What is required:
An exact transcription of all the records is required, minus the images.

(Records from a dataset)
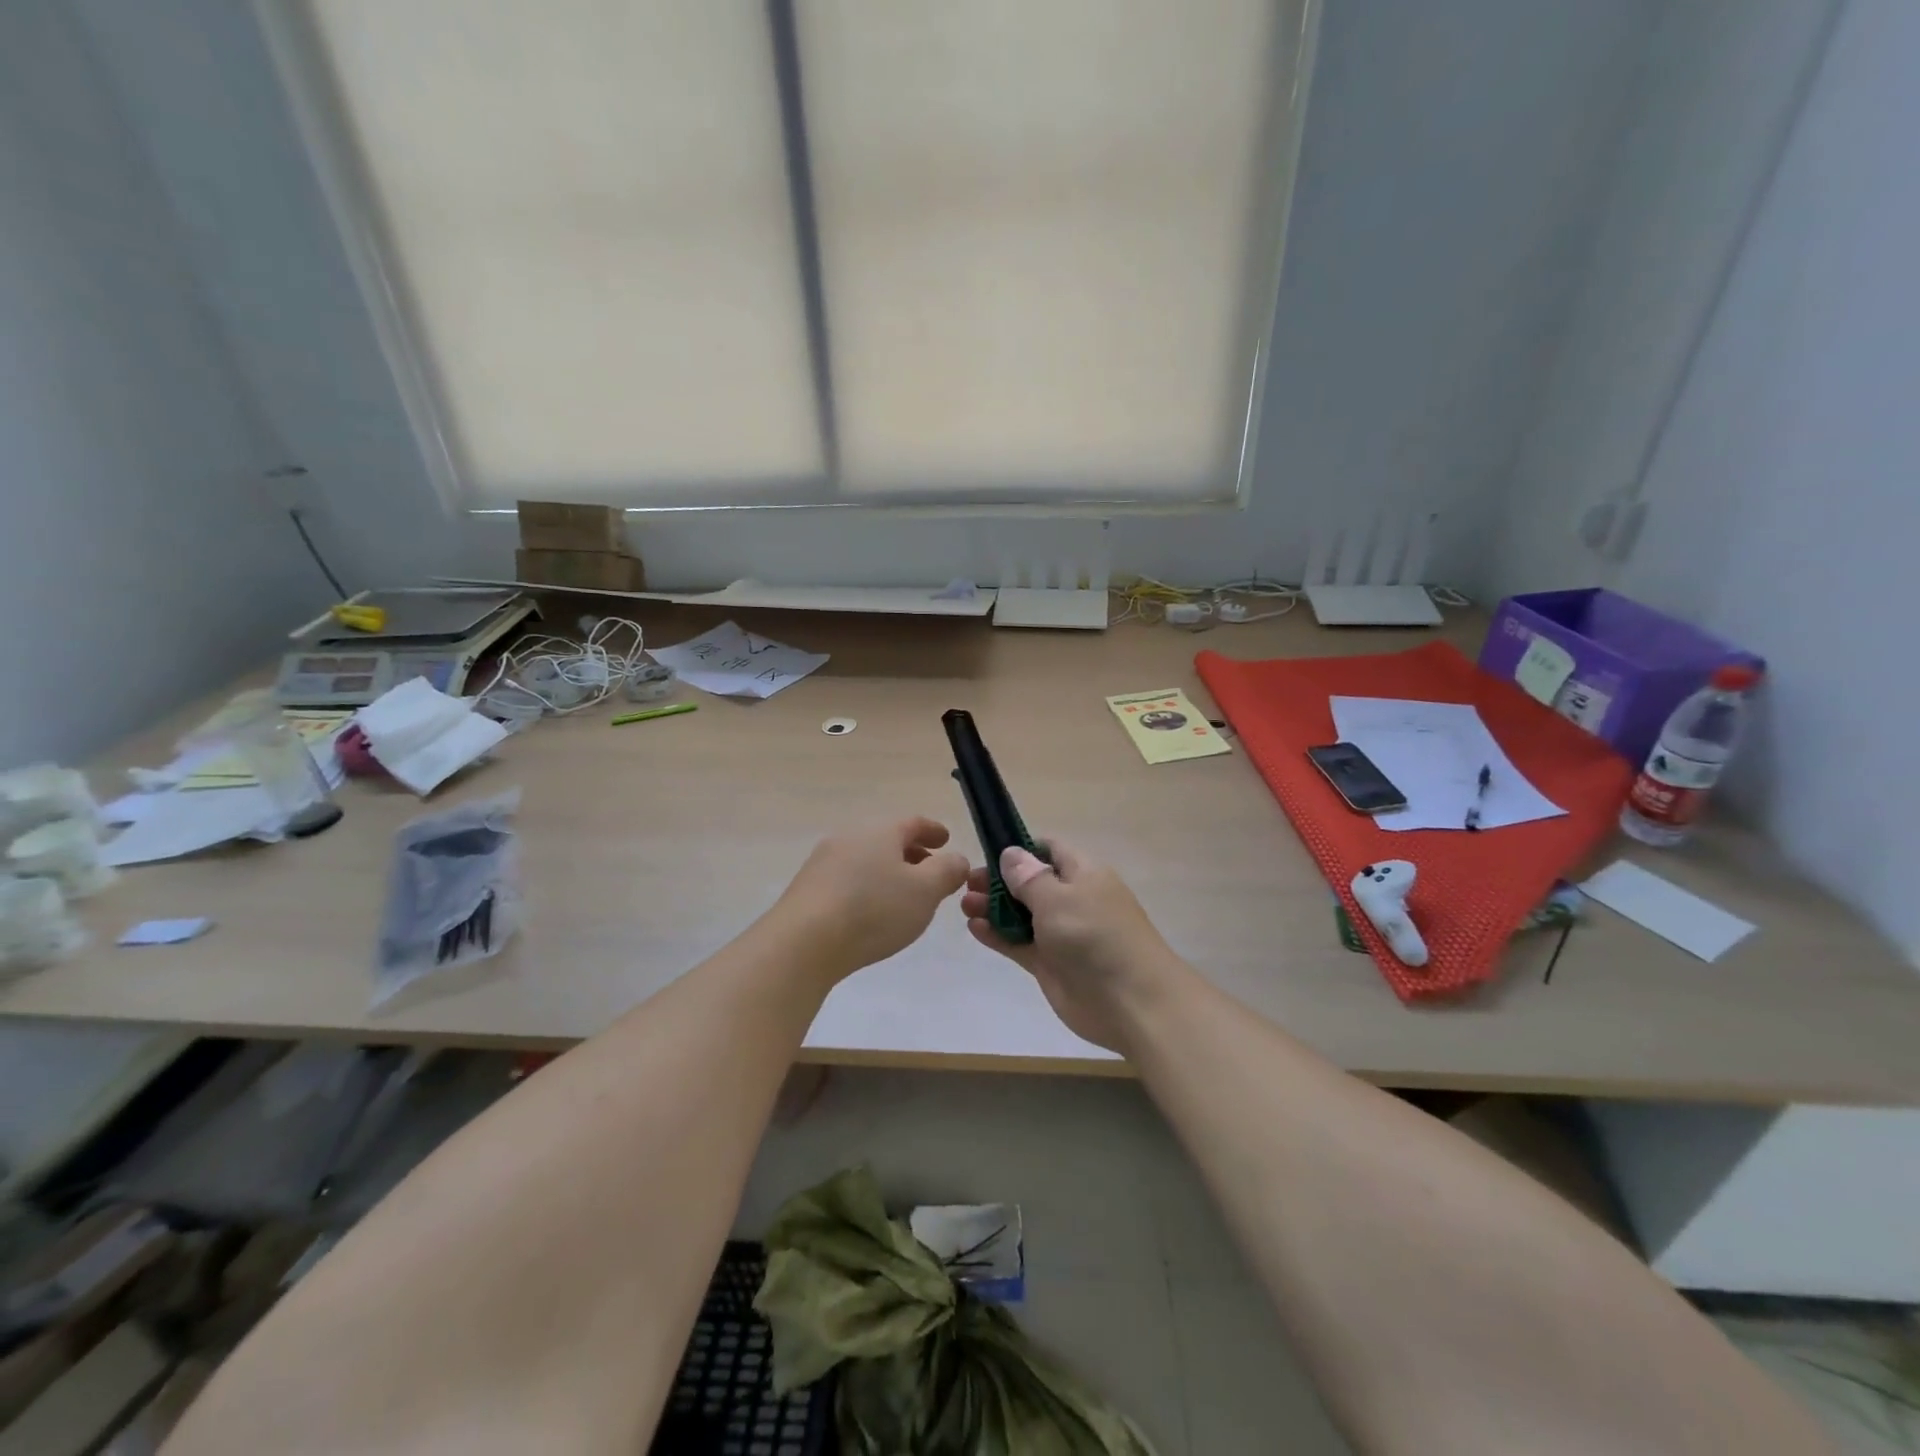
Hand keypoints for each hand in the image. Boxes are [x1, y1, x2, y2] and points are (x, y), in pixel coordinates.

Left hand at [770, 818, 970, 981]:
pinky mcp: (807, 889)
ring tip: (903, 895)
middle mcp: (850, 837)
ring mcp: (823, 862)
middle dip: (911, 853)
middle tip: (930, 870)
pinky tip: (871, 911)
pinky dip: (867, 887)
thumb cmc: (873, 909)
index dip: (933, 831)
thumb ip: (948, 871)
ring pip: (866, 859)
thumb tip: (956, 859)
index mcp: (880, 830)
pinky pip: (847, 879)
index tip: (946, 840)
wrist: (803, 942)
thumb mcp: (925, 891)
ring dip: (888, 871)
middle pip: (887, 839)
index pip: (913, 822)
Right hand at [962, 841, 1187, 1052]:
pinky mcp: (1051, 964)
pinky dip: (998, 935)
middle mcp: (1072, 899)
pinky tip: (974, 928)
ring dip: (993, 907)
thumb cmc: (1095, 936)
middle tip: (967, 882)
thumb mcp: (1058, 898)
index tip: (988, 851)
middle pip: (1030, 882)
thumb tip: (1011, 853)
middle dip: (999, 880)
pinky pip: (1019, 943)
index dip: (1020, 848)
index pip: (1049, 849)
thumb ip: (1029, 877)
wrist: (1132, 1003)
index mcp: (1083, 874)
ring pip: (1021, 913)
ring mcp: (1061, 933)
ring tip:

Solved problem:
Hand keypoints for each hand in the image. Boxes are [x1, y1, x2, y2] and points are (x, y), in pixel coordinates.

Left hand at [770, 818, 970, 981]:
pinky mcp: (807, 889)
ring tip: (903, 895)
middle mcp: (850, 837)
ring mcp: (823, 862)
middle dip: (911, 853)
middle tip: (930, 870)
pinky tip: (871, 911)
pinky dip: (867, 887)
thumb cmc: (873, 909)
index dip: (933, 831)
thumb ip: (948, 871)
ring pip: (866, 859)
thumb tip: (956, 859)
index mcp: (880, 830)
pinky pip: (847, 879)
index tip: (946, 840)
wrist: (803, 942)
thumb mcp: (925, 891)
ring dip: (888, 871)
middle pip: (887, 839)
index pip: (913, 822)
Right hand at [962, 841, 1187, 1052]:
pinky mcp: (1051, 964)
pinky dip: (998, 935)
middle mcp: (1072, 899)
pinky tip: (974, 928)
ring dip: (993, 907)
thumb cmc: (1095, 936)
middle tip: (967, 882)
thumb mcp: (1058, 898)
index tip: (988, 851)
middle pip: (1030, 882)
thumb tip: (1011, 853)
middle dip: (999, 880)
pinky pip: (1019, 943)
index dip: (1020, 848)
index pip: (1049, 849)
thumb ip: (1029, 877)
wrist: (1132, 1003)
index mcp: (1083, 874)
ring pip: (1021, 913)
ring mcp: (1061, 933)
ring tip:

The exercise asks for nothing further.